Having taught mindfulness classes, I have discovered most participants mistake mindfulness as either: sitting on a chair or cushion in a quiet environment and to focus on one’s breath while trying not to move and emptying one’s mind, or, to pay exclusive attention to outer activities one at a time. There is the confusion that mindfulness is a form of formal meditation (sitting down in a quiet space with no disturbance) of calming the mind, which one then brings to outer activities like a boxer who uses concentration to focus on his opponent in a ring. So is there such a thing as mindfulness meditation?
Used to be considered a disrepute subject because it is a form of contemplation exercise taught by the Buddha to his disciples, mindfulness has grown in popularity thanks to a body of research and is taught in its secular form from Ivy-league schools to the U.S. Army, to combat post-traumatic stress disorder. Mindfulness meditation is not restricted to the cushion or the chair according to popular belief. Mindfulness is an active awareness of what is going on inside as well as on the outside. But without formal meditation, it is not possible to be able to practise mindfulness in a day filled with activities.
Meditation, where people sit with their backs straight on the cushion in a full or half lotus, is a practice for calming the mind. In formal meditation, our attention is being trained to be placed on an object – the most common object is that of the breath. Every time the mind strays to thoughts, we intentionally bring the mind’s attention back to the breath, but without yanking the mind’s attention violently to the object. Rather, the mind is trained to observe thoughts without entering them, and only when the thoughts have lost its momentum, is the attention gently invited back to the breath.
When attention has been sufficiently been trained to stay in the present with the body or breath, then there is the possibility for the meditator to practice mindfulness in daily life.
Mindfulness is a form of active meditation, where the practitioner is able to look at the types of feelings and thoughts driving his or her daily life experience. If you feel that you are stuck in a rut, or wondering why your life is a repetition of stress and tension, mindfulness is a way to help you understand what are the thoughts and feelings driving your inner experience in a never-ending repeated loop of stress or unease. Only when there is awareness of these thoughts and feelings, can there be a deep reflection on the cause of it in order for you to change it.
Although all of us are gifted with the free will to speak and act, very few of us have ever used it consciously.
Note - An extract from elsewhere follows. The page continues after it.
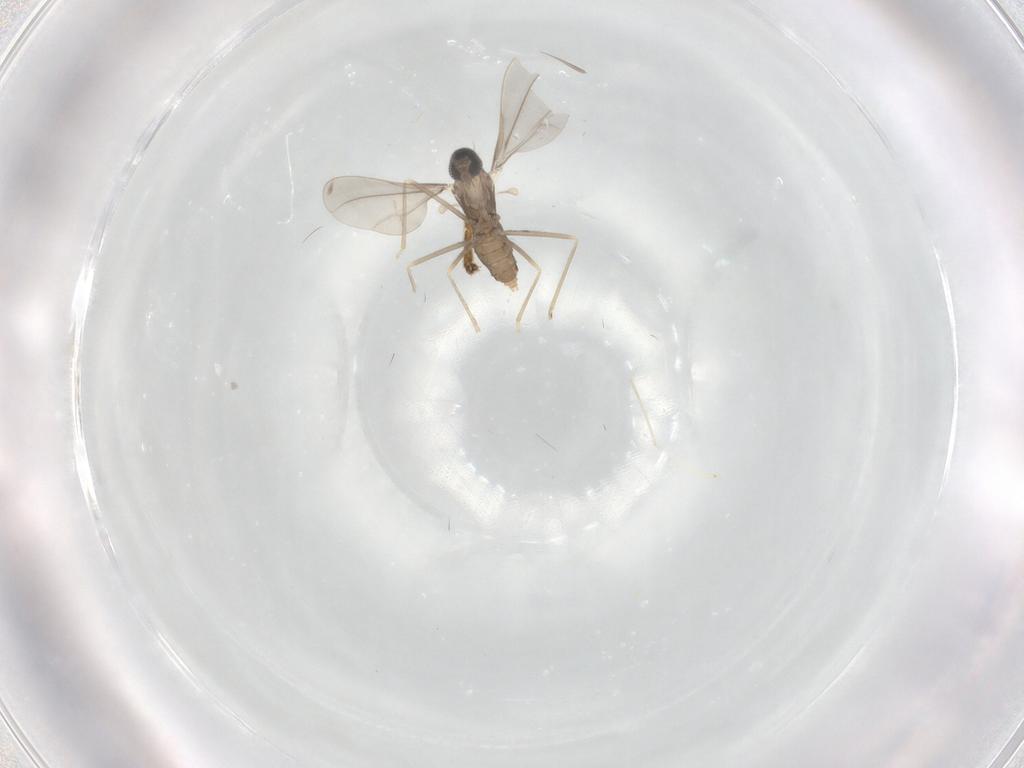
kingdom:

That is because behind our speech and action lies years of habits conditioned by our parents, school and societal values. Sometimes our decisions are made in opposition to our parents’ own habits which we disapprove of, and we continuously make decisions to live differently from what we disapprove or approve of.
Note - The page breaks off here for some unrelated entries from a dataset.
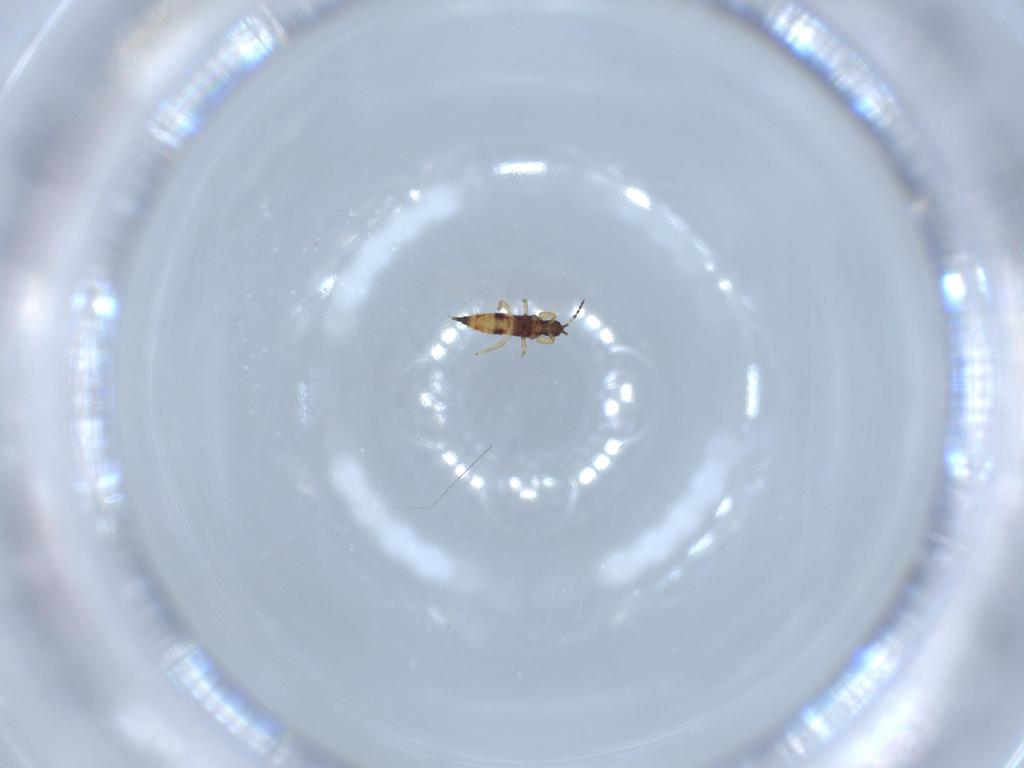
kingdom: Animalia
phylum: Arthropoda
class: Insecta
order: Thysanoptera
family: Phlaeothripidae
This is not to say that mindfulness means a disrespect of cultural and societal values. But rather, we can circumvent whatever comes our way by understanding how we feel and think about situations, in order that we can change the way we have been reacting towards it, to bring a sense of calm and ease, as opposed to a life of stress and unease.
Happiness or calm is available every moment, there is no need to wait for the future to be happy. In fact, it could be because most of us delay our happiness and only decide to be happy when certain conditions are met, that there is stress in our daily lives. Without training in both meditation and mindfulness, the option of choosing well-being remains elusive.